When April Byrd, transfer admissions counselor for Augusta University, holds her only child, 5-year-old Brooklyn, in her arms, she’s really carrying two children in her heart.
Brooklyn and fraternal twin sister, Briah, were born at just 23 weeks in May 2018, due to multiple complications after in vitro fertilization (IVF). Briah was alive for six hours. Brooklyn, who weighed only 15 ounces and measured 6 inches long, fought for her life for 110 days before being released from the Children’s Hospital of Georgia, the primary teaching affiliate of the Medical College of Georgia at Augusta University.
“She could fit in my hand,” recalled Byrd. “Believe it or not, I’m using painful but purposeful experiences I’ve had to help transfer students at AU follow their ‘4 to Finish’ program pathway.”

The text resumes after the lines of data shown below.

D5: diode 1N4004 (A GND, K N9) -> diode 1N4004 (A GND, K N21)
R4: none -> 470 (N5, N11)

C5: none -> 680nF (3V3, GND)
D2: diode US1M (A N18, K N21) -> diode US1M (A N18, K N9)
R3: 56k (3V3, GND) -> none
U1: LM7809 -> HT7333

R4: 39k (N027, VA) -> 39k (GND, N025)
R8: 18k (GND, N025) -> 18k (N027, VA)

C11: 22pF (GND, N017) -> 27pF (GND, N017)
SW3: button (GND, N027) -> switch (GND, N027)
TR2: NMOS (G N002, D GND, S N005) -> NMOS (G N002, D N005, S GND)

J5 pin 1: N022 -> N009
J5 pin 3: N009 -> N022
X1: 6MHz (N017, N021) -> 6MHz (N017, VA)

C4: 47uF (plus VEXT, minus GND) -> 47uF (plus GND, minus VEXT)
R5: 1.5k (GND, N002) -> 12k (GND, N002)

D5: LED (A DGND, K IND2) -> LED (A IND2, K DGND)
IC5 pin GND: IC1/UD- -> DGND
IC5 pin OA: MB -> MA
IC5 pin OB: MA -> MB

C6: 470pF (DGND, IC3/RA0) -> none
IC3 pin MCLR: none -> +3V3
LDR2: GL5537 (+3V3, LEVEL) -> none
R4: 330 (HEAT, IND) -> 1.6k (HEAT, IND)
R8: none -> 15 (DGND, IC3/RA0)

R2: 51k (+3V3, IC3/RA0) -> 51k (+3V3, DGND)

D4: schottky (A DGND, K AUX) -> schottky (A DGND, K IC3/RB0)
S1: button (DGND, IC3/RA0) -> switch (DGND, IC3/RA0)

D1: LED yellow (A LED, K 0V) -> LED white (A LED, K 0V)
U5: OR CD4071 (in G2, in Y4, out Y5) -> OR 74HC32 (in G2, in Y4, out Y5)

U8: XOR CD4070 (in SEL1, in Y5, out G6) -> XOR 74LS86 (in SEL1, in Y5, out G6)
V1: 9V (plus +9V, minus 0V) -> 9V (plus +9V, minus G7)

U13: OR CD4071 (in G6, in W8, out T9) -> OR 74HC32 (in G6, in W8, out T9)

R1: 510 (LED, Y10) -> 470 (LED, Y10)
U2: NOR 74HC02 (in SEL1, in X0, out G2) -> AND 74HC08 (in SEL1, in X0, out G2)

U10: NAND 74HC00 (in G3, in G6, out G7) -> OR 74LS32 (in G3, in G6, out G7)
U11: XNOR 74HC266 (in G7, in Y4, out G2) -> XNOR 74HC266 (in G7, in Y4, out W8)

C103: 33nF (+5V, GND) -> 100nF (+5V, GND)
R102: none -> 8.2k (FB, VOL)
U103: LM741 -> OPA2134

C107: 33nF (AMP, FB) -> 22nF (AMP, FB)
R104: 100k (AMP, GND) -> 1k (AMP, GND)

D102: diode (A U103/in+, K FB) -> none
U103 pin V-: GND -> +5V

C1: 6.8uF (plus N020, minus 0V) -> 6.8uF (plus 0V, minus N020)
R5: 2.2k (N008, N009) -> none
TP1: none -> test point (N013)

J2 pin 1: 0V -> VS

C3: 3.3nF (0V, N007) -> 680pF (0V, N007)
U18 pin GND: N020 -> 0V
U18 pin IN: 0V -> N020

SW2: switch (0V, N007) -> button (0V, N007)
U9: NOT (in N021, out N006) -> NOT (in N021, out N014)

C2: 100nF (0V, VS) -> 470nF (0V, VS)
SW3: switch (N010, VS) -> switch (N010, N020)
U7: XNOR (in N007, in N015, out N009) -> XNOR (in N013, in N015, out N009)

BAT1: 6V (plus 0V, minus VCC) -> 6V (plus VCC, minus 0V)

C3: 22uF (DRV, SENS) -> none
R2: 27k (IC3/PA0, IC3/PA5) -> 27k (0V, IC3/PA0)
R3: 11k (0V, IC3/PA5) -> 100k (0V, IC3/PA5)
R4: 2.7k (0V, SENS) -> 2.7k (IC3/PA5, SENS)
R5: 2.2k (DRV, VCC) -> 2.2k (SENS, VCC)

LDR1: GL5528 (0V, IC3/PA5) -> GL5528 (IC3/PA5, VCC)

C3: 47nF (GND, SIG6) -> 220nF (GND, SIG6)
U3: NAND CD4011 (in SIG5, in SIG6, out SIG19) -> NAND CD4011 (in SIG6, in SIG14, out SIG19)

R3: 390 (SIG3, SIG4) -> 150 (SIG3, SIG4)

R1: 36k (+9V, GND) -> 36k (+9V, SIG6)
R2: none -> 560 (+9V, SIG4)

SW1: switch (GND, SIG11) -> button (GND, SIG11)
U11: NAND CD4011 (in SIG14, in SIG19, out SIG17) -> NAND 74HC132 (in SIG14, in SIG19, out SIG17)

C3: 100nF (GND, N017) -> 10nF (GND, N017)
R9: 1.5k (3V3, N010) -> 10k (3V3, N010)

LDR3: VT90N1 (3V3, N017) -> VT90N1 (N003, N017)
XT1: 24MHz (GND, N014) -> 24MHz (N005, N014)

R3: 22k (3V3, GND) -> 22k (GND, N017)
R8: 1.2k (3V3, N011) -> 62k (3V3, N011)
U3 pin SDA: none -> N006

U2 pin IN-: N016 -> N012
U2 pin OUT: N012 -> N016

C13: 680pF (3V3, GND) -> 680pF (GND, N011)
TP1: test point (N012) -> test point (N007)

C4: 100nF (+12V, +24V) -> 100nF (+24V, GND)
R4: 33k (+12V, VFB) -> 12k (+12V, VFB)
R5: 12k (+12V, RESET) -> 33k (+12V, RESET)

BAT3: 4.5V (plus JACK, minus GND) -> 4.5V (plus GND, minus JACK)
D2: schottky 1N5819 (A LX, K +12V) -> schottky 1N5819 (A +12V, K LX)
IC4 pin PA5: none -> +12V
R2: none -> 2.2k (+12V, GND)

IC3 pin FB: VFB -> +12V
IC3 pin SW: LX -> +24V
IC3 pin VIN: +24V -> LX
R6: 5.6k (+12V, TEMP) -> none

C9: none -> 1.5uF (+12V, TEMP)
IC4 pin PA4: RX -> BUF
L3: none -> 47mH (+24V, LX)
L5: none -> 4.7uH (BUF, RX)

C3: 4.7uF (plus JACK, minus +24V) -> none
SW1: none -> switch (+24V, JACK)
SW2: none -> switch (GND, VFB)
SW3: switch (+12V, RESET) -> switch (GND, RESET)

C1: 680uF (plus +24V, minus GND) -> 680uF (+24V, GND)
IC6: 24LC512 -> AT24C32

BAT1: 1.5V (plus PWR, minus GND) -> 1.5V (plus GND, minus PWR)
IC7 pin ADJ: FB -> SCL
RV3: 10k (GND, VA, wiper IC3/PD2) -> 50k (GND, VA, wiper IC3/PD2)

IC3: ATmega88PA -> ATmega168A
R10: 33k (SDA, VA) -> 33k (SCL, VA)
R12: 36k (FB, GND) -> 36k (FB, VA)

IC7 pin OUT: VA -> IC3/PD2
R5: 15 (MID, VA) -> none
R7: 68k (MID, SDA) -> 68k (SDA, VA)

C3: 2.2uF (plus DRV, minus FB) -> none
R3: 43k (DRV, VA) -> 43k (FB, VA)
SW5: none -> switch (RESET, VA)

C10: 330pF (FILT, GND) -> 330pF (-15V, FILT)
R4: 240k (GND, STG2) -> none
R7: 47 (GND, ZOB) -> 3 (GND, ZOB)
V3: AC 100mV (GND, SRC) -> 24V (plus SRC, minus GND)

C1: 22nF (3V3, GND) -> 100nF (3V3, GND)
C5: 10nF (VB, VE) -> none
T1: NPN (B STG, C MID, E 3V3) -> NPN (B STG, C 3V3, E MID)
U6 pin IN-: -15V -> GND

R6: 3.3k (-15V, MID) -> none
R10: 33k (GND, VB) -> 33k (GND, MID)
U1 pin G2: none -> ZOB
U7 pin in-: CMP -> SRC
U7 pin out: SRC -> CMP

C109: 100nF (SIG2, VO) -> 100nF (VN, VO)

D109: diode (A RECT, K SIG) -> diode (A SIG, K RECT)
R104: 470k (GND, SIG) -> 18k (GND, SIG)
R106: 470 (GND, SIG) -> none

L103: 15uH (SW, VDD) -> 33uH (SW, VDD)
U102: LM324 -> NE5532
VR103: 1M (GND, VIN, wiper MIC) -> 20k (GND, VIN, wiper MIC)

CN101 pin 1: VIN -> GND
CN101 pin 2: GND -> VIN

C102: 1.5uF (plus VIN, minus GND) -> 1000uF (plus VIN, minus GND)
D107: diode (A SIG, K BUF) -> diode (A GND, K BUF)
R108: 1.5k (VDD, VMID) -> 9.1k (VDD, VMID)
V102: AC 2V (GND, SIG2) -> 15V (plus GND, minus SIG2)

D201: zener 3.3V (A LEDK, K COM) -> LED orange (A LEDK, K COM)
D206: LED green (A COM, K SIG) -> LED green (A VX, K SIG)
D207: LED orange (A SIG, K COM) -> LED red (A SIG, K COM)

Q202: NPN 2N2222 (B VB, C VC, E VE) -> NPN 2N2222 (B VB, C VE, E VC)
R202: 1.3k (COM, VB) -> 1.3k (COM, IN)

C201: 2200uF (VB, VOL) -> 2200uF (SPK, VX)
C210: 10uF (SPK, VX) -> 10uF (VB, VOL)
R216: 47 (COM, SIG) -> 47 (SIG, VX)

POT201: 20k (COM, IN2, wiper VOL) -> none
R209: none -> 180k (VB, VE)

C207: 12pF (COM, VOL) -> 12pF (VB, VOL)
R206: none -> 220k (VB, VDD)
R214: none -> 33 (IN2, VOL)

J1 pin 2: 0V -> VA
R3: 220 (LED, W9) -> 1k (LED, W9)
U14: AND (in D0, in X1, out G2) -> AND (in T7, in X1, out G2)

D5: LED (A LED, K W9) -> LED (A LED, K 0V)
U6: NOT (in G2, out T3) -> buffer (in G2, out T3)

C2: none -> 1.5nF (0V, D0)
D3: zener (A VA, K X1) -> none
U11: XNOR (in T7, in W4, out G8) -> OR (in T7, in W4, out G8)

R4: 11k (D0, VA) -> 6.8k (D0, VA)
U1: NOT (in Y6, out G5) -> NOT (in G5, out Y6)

In addition to encouraging students to engage, make purposeful choices, and develop an academic mindset, following a program pathway is a key principle in Augusta University’s “4 To Finish” initiative, which encourages students to work closely with their academic advisor and faculty to meet program requirements. The initiative states students are free to select and personalize their academic program while also keeping in mind the requirements that lead to graduation.
Byrd draws from her daughters’ medical journey to empathize with students, as it’s her job to ensure they stay on the right path.
“I was real with the doctors, and they were real with me,” said Byrd. “When I encounter a student, I tell them everything up front. Openness is the best, and willingness to accept input is big. When I speak with a student, I ask them about their end goal. If one is interested in nursing, for example, I can share the treatment we received at Children’s Hospital of Georgia, and how they saved my daughter’s life.”
Additionally, Byrd has been a transfer student. Also being a military wife, she knows what it means to suddenly pivot, both personally and academically. Assisting soon-to-be Jags as part of Augusta Advantage, a partnership between AU and Augusta Technical College that allows transfer students to easily transition to Augusta University, comes naturally.
“It gave me the confidence to speak up about certain situations, and I encourage my students to do the same.”
Byrd’s family is forever connected to Augusta University’s Children’s Hospital of Georgia family, she said. Brooklyn is even a Children’s ambassador. It’s a bond brought on by turmoil-turned-triumph. Doctors said Brooklyn may have a long road ahead of her; Byrd shares that same message with her students, with the reassurance that everything will work out as it should.
“God keeps placing me back on this campus in the hospital or on campus as an educator,” said Byrd. “I’d rather students know what to expect along their program pathway than them being blindsided.”